The EU Bot — a classifier for the EU Referendum

a project by Jonathan Russell

Work experience for Year 10 happens in the months of June and July, and I, being 15, was one of the many students to be doing the programme. I eventually found my work experience placement at Seldon where I have been working on a project called the EU Bot for two weeks, available to see at http://eubot.seldon.io

You might be asking, what is the EU Bot, and how does it work? The EU Bot is a machine learning classifier (written in Python, with an HTML frontend) designed to identify whether a string is Remain-leaning or Leave-leaning, or even neutral if more than one sentence is provided.

Development of the EU Bot

The EU Bot’s source code is available at https://github.com/SeldonIO/eubot under an Apache 2.0 license.

The development period of the EU Bot involved a lot of learning for me, specifically of many Python libraries.

I started by collecting data from various news sources can be classified as Remain or Leave. For example, a speech by Boris Johnson is classified as Leave. Most of the data came from a small number of news sources, and with more data for the classifier would become more accurate.

I started by learning scikit-learn from this tutorial for spam classification. Since I had a similar binary classification scenario, this was very helpful in learning the basics. I then rewrote the majority of the code to read data as I had structured it, rather than in email format.

I started by writing a generator which would yield the file path of a data source and the text within it. This would be built into a pandas DataFrame for classification. After the generator was done, it was just a matter of plugging that data into scikit-learn’s functions for classification. I used a pipeline for this, as it simplifies the process greatly.

The success rate at this point was very low, as I had been training the classifier on full files. I then rewrote the file-reading code to yield sentences instead of files. This greatly increased the success rate, up to about 75% on both leave and remain.

I then added an input() function to allow the user to type into the program and get a result on whether the input was Leave or Remain.

After doing this, I got to work on the HTML frontend. First, however, I had to rework the structure of the Python to allow jQuery ajax requests to ask for data. After doing this, I got to work on building the frontend. The HTML frontend uses jQuery to make requests to the Python flask server based on the user’s input and uses the data it is given by Flask to hide and show text for the result that is given, showing the user what the classifier thought about their data. Then it was time to put this on a web server. We used the Google Cloud Platform for this.
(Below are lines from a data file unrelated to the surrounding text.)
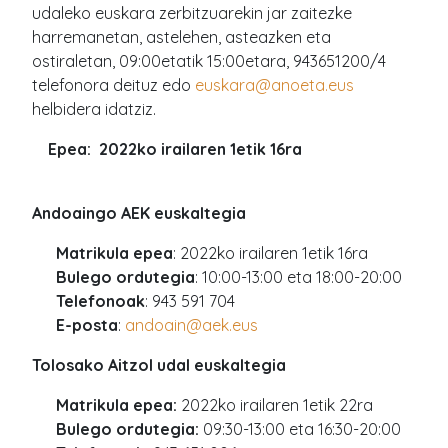
udaleko euskara zerbitzuarekin jar zaitezke
harremanetan, astelehen, asteazken eta
ostiraletan, 09:00etatik 15:00etara, 943651200/4
telefonora deituz edo
euskara@anoeta.eus
helbidera idatziz.
Epea: 2022ko irailaren 1etik 16ra
Andoaingo AEK euskaltegia
Matrikula epea
: 2022ko irailaren 1etik 16ra
Bulego ordutegia
: 10:00-13:00 eta 18:00-20:00
Telefonoak
: 943 591 704
E-posta
:
andoain@aek.eus
Tolosako Aitzol udal euskaltegia
Matrikula epea:
2022ko irailaren 1etik 22ra
Bulego ordutegia:
09:30-13:00 eta 16:30-20:00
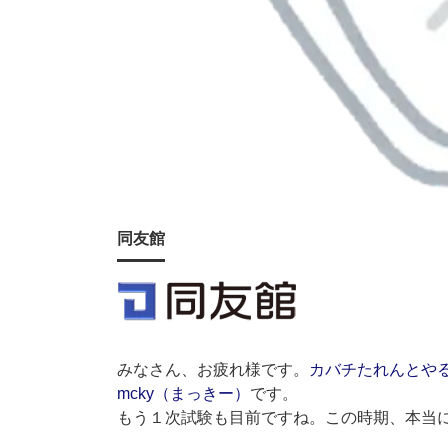
同友館
みなさん、お疲れ様です。
カバチたれんとや
mcky（まっきー）
です。
もう１次試験も目前ですね。この時期、本当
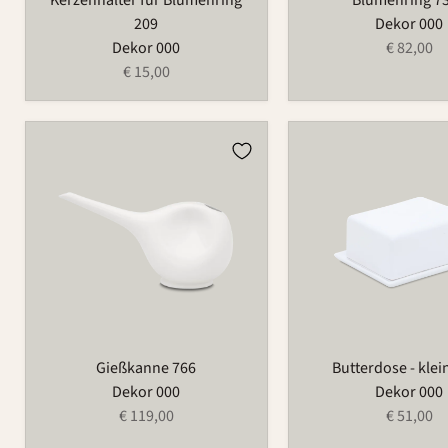
209
Dekor 000
Dekor 000
€ 82,00
€ 15,00
Gießkanne
Butterdose
766
-
klein
497A
Gießkanne 766
Butterdose - klei
Dekor 000
Dekor 000
€ 119,00
€ 51,00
First of all, I put the HTML, CSS, JS, etc. into a bucket on the Google Cloud Platform bucket. Then, I put the Python and all the learning data on a Google Cloud Platform Compute engine. I then ran the server on the Compute Engine, and set up the ajax to point to it, and it worked!

Conclusion

It has been an amazing experience to work with Seldon, especially on something that I enjoyed as much as I did. The team has been fantastic to me, and I thank everyone who I have been working with. I hope you check out the project.